Could you print the data that follows exactly as given?

── DATA FOR ANALYSIS ──

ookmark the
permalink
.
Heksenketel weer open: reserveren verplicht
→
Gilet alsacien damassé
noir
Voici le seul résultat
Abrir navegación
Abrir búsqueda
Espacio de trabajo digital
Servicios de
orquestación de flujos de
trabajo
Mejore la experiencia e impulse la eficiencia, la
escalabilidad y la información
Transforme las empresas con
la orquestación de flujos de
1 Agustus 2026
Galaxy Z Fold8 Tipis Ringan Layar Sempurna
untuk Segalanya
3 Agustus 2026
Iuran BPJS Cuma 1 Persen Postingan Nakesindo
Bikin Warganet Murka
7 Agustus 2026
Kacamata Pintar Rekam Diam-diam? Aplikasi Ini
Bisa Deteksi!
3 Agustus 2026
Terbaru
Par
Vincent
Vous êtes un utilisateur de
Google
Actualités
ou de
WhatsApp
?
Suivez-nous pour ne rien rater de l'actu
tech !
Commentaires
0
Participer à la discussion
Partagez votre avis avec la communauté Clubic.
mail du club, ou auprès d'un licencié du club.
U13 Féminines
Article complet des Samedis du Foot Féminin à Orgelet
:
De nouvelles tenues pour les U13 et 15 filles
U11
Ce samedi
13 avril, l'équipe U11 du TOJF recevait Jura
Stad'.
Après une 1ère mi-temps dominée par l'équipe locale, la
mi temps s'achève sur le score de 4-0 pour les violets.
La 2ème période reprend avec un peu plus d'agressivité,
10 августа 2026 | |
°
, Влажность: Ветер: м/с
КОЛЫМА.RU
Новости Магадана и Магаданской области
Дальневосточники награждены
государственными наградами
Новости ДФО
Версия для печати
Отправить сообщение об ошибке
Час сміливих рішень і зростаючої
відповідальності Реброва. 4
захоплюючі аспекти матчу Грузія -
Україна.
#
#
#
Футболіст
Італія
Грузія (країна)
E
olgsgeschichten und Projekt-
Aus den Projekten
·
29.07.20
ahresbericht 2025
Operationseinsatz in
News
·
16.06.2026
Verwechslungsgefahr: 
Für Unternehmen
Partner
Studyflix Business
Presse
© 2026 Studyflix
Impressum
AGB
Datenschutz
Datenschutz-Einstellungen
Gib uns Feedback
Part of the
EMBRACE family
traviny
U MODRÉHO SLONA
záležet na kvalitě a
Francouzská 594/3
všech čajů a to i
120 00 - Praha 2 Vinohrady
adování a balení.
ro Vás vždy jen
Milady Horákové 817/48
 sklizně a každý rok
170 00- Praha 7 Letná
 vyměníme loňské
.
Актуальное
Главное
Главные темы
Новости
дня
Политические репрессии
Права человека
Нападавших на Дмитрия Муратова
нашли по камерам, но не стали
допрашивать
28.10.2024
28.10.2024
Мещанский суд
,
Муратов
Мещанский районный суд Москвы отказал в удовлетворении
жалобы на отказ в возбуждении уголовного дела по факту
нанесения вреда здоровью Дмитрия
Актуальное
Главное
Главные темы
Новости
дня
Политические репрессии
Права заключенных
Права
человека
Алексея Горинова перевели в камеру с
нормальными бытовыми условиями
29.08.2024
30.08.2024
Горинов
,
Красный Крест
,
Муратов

───

» **ANSWER SECTION**
ookmark the
permalink
.
Heksenketel weer open: reserveren verplicht
→
Gilet alsacien damassé
noir
Voici le seul résultat
Abrir navegación
Abrir búsqueda
Espacio de trabajo digital
Servicios de
orquestación de flujos de
trabajo
Mejore la experiencia e impulse la eficiencia, la
escalabilidad y la información
Transforme las empresas con
la orquestación de flujos de
1 Agustus 2026
Galaxy Z Fold8 Tipis Ringan Layar Sempurna
untuk Segalanya
3 Agustus 2026
Iuran BPJS Cuma 1 Persen Postingan Nakesindo
Bikin Warganet Murka
7 Agustus 2026
Kacamata Pintar Rekam Diam-diam? Aplikasi Ini
Bisa Deteksi!
3 Agustus 2026
Terbaru
Par
Vincent
Vous êtes un utilisateur de
Google
Actualités
ou de
WhatsApp
?
Suivez-nous pour ne rien rater de l'actu
tech !
Commentaires
0
Participer à la discussion
Partagez votre avis avec la communauté Clubic.
mail du club, ou auprès d'un licencié du club.
U13 Féminines
Article complet des Samedis du Foot Féminin à Orgelet
:
De nouvelles tenues pour les U13 et 15 filles
U11
Ce samedi
13 avril, l'équipe U11 du TOJF recevait Jura
Stad'.
Après une 1ère mi-temps dominée par l'équipe locale, la
mi temps s'achève sur le score de 4-0 pour les violets.
La 2ème période reprend avec un peu plus d'agressivité,
10 августа 2026 | |
°
, Влажность: Ветер: м/с
КОЛЫМА.RU
Новости Магадана и Магаданской области
Дальневосточники награждены
государственными наградами
Новости ДФО
Версия для печати
Отправить сообщение об ошибке
Час сміливих рішень і зростаючої
відповідальності Реброва. 4
захоплюючі аспекти матчу Грузія -
Україна.
#
#
#
Футболіст
Італія
Грузія (країна)
E
olgsgeschichten und Projekt-
Aus den Projekten
·
29.07.20
ahresbericht 2025
Operationseinsatz in
News
·
16.06.2026
Verwechslungsgefahr: 
Für Unternehmen
Partner
Studyflix Business
Presse
© 2026 Studyflix
Impressum
AGB
Datenschutz
Datenschutz-Einstellungen
Gib uns Feedback
Part of the
EMBRACE family
traviny
U MODRÉHO SLONA
záležet na kvalitě a
Francouzská 594/3
všech čajů a to i
120 00 - Praha 2 Vinohrady
adování a balení.
ro Vás vždy jen
Milady Horákové 817/48
 sklizně a každý rok
170 00- Praha 7 Letná
 vyměníme loňské
.
Актуальное
Главное
Главные темы
Новости
дня
Политические репрессии
Права человека
Нападавших на Дмитрия Муратова
нашли по камерам, но не стали
допрашивать
28.10.2024
28.10.2024
Мещанский суд
,
Муратов
Мещанский районный суд Москвы отказал в удовлетворении
жалобы на отказ в возбуждении уголовного дела по факту
нанесения вреда здоровью Дмитрия
Актуальное
Главное
Главные темы
Новости
дня
Политические репрессии
Права заключенных
Права
человека
Алексея Горинова перевели в камеру с
нормальными бытовыми условиями
29.08.2024
30.08.2024
Горинов
,
Красный Крест
,
Муратов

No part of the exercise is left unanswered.